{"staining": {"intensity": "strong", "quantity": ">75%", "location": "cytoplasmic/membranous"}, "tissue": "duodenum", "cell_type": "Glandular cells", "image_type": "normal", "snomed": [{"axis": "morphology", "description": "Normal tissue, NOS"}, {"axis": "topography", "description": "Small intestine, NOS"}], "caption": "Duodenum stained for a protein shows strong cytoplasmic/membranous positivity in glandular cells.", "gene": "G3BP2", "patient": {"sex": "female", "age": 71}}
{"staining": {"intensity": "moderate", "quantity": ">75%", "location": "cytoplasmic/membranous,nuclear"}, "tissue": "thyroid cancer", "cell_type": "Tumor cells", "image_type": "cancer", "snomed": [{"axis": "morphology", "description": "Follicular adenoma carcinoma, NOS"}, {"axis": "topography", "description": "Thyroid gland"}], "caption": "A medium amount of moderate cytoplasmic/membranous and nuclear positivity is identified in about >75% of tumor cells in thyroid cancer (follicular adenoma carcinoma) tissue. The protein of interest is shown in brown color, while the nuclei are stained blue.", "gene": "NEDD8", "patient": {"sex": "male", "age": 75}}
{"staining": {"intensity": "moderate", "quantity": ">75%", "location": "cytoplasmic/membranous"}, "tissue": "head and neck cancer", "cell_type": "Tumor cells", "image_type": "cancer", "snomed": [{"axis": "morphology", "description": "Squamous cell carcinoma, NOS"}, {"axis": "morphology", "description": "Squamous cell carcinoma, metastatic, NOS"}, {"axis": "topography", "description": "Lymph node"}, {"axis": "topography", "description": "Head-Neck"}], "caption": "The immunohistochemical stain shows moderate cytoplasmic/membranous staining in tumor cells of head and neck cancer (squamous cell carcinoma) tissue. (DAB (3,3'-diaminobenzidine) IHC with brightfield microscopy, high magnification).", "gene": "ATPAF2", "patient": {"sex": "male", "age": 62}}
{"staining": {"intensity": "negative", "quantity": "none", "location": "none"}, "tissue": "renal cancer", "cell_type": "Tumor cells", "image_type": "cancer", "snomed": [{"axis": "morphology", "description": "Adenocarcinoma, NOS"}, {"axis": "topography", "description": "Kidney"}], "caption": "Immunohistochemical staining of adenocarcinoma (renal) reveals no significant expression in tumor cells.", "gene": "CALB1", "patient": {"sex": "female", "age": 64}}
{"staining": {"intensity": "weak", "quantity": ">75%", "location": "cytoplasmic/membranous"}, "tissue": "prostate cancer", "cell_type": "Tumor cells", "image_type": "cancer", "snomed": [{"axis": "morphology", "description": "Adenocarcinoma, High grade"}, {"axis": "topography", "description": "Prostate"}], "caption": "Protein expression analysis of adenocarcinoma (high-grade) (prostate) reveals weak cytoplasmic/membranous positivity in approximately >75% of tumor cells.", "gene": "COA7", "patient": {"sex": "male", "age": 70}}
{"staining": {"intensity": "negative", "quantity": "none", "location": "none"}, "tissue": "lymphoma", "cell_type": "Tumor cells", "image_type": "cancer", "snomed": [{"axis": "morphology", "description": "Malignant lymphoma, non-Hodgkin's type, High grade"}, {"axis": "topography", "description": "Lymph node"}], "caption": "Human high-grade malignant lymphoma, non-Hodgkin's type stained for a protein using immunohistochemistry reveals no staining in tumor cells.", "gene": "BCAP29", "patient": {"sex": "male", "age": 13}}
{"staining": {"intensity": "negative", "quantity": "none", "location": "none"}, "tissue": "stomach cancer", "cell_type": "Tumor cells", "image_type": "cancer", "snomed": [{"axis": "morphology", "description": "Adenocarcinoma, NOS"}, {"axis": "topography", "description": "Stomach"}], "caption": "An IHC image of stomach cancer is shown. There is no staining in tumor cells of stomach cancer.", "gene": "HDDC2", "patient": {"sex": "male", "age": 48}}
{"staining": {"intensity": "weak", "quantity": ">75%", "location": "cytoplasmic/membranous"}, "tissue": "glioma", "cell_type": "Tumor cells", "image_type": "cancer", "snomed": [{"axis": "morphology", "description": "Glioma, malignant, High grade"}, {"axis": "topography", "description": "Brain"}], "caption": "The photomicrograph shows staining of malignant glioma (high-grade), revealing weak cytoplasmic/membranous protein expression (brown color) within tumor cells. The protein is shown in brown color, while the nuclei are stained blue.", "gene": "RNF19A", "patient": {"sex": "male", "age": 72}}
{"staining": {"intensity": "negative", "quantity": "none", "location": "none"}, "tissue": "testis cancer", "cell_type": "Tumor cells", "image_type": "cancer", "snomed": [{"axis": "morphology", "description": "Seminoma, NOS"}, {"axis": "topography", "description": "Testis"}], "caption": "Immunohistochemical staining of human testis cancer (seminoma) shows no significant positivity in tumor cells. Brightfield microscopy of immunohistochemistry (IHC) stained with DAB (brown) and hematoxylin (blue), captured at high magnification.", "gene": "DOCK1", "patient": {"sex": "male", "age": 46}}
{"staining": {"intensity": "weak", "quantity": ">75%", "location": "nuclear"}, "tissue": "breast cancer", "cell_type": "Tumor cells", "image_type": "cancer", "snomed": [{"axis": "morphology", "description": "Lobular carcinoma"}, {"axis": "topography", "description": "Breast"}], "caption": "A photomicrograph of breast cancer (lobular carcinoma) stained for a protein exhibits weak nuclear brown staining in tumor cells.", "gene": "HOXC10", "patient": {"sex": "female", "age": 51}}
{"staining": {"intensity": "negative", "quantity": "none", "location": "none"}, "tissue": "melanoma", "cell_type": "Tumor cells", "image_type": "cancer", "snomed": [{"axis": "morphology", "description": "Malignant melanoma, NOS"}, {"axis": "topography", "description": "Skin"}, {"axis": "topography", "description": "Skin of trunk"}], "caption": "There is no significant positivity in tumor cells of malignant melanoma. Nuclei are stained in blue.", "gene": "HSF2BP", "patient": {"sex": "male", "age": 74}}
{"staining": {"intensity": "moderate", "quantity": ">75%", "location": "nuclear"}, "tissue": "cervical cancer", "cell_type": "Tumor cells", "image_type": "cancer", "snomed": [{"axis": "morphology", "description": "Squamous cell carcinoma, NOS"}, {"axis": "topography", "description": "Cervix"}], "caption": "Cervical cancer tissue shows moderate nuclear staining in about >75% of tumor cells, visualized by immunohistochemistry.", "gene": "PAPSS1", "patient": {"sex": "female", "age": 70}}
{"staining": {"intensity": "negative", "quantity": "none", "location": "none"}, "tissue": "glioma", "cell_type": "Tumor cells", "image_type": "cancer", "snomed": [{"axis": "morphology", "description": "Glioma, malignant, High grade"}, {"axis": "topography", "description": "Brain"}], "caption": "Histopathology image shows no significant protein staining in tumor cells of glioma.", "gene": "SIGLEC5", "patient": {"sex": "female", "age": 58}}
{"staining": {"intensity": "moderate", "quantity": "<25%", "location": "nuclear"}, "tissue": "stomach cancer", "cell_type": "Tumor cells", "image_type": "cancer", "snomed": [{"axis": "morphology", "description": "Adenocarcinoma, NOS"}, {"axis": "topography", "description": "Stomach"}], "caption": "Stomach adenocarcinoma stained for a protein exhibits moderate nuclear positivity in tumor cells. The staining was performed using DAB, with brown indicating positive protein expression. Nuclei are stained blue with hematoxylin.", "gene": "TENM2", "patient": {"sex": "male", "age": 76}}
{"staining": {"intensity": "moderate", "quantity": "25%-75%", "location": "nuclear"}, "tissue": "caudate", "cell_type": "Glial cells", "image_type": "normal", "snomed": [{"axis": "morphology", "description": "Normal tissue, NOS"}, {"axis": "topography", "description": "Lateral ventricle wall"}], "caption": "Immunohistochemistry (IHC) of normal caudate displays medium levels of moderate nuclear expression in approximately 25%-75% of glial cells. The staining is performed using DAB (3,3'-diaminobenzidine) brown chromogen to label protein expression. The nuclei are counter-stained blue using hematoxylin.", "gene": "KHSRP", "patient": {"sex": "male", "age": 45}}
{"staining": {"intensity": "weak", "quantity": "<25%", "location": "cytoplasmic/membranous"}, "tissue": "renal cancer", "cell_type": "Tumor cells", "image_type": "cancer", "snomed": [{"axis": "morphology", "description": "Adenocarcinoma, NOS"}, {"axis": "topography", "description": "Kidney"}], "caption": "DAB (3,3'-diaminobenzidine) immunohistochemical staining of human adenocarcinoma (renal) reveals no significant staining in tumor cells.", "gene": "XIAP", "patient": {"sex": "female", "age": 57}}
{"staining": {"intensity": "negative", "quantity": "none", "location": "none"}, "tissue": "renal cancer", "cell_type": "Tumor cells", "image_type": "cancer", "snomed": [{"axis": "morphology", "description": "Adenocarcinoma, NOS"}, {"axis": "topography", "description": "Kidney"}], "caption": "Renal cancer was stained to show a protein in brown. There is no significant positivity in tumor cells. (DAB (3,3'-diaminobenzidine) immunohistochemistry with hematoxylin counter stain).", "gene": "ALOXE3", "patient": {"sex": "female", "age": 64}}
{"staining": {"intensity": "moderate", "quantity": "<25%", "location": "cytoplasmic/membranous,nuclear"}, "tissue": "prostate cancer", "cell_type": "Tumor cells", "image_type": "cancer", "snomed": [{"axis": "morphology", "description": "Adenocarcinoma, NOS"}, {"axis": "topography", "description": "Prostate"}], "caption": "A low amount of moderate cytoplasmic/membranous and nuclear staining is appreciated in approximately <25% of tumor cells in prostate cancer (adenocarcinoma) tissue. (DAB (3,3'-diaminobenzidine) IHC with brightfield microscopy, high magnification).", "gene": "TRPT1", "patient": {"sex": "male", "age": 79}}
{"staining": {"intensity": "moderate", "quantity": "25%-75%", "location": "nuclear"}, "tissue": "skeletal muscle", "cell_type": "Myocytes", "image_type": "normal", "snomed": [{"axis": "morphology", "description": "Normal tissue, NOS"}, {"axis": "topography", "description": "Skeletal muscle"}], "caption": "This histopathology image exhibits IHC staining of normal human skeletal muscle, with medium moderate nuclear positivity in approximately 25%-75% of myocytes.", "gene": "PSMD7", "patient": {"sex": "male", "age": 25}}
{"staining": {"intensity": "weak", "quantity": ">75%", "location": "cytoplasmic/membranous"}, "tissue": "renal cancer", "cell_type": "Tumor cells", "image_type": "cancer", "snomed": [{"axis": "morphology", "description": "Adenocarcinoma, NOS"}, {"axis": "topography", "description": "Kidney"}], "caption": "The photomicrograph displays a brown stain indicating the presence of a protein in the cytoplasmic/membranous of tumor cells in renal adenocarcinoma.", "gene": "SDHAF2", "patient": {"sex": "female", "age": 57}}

## Work order
Look above for the line holding "staining of adenocarcinoma". Print it and every line after it, exactly, through the line holding "expression analysis of".

## Task response
{"staining": {"intensity": "negative", "quantity": "none", "location": "none"}, "tissue": "renal cancer", "cell_type": "Tumor cells", "image_type": "cancer", "snomed": [{"axis": "morphology", "description": "Adenocarcinoma, NOS"}, {"axis": "topography", "description": "Kidney"}], "caption": "Immunohistochemical staining of adenocarcinoma (renal) reveals no significant expression in tumor cells.", "gene": "CALB1", "patient": {"sex": "female", "age": 64}}
{"staining": {"intensity": "weak", "quantity": ">75%", "location": "cytoplasmic/membranous"}, "tissue": "prostate cancer", "cell_type": "Tumor cells", "image_type": "cancer", "snomed": [{"axis": "morphology", "description": "Adenocarcinoma, High grade"}, {"axis": "topography", "description": "Prostate"}], "caption": "Protein expression analysis of adenocarcinoma (high-grade) (prostate) reveals weak cytoplasmic/membranous positivity in approximately >75% of tumor cells.", "gene": "COA7", "patient": {"sex": "male", "age": 70}}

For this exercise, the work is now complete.